Todo el retiro vale por esa sola noche. Paso los siguientes días, tomando apuntes y saboreando esa subida, aunque el ego me tortura hasta el final. Aún falta una sorpresa. El 34, mientras repito el nombre de Allah con los ojos cerrados, alguien pone la mano en mi hombro y me hace una entrega. “La seclusión”, me dice, “se terminó”. No hay emoción. Ni abrazo. Ni qué bien. Nada. Así como llega, se va.

Dentro de la entrega, palpitante y pequeño, brilla un corazón de niño. Al momento siguiente, ese corazón puro, inocente, está conmigo. Después de todo este tiempo, vuelvo a sentirme completo. Le digo a mi nuevo corazón: “No tengas miedo. Yo te voy a cuidar”.

Al atardecer del día 40, salgo. Imaginé días y días cómo sería salir. A veces, en la escena, mis padres y mis hermanos vienen de Buenos Aires a recibirme. A veces, imagino que toda la gente que conocí en esta vida –los pibes del Cisneros, mis amigos de la playa, primos que nunca veo, los fantasmas-, vienen a saludarme. Pero nadie viene. Pongo un pie en casa y pienso que sigo en el retiro, soñando que estoy fuera. O que la sombra va a volver por mí.
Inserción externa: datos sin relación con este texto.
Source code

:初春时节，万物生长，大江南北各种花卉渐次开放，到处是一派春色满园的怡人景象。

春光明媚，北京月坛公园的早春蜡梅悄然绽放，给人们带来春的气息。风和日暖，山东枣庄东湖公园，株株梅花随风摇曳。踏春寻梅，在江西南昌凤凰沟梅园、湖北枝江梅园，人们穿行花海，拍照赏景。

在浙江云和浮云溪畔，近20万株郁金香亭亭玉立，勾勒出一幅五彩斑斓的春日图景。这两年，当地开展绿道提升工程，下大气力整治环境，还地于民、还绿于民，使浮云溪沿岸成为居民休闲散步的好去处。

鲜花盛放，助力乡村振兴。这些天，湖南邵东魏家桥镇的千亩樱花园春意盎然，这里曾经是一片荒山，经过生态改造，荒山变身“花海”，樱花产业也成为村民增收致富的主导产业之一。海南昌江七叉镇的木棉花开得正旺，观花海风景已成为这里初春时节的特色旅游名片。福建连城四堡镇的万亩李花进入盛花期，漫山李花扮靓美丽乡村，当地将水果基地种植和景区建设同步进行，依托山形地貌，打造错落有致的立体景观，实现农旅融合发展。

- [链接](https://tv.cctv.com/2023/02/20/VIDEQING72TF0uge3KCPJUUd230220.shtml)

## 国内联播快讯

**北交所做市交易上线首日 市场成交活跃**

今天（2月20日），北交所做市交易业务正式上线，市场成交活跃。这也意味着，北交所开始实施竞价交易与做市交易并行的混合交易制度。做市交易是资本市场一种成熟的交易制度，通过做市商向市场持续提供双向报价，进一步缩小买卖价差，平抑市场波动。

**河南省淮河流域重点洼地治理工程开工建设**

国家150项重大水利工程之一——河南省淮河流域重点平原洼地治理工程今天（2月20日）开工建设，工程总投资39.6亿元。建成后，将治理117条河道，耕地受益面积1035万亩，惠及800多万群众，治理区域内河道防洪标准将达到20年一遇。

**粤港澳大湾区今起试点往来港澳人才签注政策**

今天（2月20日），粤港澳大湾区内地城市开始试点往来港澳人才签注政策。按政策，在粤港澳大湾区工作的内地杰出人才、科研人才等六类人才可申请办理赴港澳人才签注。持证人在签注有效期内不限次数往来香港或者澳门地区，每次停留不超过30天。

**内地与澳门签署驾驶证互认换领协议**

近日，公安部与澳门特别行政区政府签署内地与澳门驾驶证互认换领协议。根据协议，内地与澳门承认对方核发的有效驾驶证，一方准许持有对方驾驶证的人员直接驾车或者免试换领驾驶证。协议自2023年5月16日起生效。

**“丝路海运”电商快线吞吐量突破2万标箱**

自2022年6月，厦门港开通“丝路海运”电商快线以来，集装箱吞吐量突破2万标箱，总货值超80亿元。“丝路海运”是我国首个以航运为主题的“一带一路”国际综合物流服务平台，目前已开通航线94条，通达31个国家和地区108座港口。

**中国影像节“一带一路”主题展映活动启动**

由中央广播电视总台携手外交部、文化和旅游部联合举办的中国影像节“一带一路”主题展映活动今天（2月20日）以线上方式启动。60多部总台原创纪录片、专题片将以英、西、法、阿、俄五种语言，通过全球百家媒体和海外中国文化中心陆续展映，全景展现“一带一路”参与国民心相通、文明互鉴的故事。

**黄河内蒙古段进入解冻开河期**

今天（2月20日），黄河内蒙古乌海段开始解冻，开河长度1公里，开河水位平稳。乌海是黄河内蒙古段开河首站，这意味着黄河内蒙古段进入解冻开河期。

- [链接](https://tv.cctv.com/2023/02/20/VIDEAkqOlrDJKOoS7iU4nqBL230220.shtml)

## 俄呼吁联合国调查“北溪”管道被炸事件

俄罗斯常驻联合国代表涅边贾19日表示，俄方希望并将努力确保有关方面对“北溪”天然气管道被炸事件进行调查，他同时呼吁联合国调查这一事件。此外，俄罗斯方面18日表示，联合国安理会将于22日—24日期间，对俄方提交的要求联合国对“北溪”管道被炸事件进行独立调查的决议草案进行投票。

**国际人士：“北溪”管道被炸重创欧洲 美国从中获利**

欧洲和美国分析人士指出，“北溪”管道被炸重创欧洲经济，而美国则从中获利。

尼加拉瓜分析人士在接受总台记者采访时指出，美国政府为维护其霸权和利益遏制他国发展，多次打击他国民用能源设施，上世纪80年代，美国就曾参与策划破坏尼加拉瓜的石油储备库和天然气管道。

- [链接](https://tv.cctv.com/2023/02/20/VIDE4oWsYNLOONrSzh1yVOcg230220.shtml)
Abrazo a mi mujer, que cada día se ocupó de llevarme un plato de lentejas, como a un muerto que le llevan flores. Abrazo a mi hija. Lloro mucho. La experiencia más intensa de mi vida acaba de terminar. “¿Qué es lo que más quisieras hacer ahora?”, me pregunta mi señora. Todos lloramos. “Después de tanto tiempo de estar encerrado y sin hablar, ¿qué es lo que más te gustaría hacer?” “Sí, papá”, dice mi hija. “Lo que quieras, ¿qué sería?” En 40 días, me sepultaron. Atravesé el fuego. Luché contra demonios. Y me quitaron, limpiaron y devolvieron el corazón. En 40 días, repasé y me despedí de mi vida. Tuve un encuentro con Dios. Y otro con el diablo. Subí, bajé. Y, lo principal, sobreviví. “Hay algo que quiero hacer”, digo, convencido. Es la primera conversación que tengo en 40 días. “Quiero ver Tinelli”.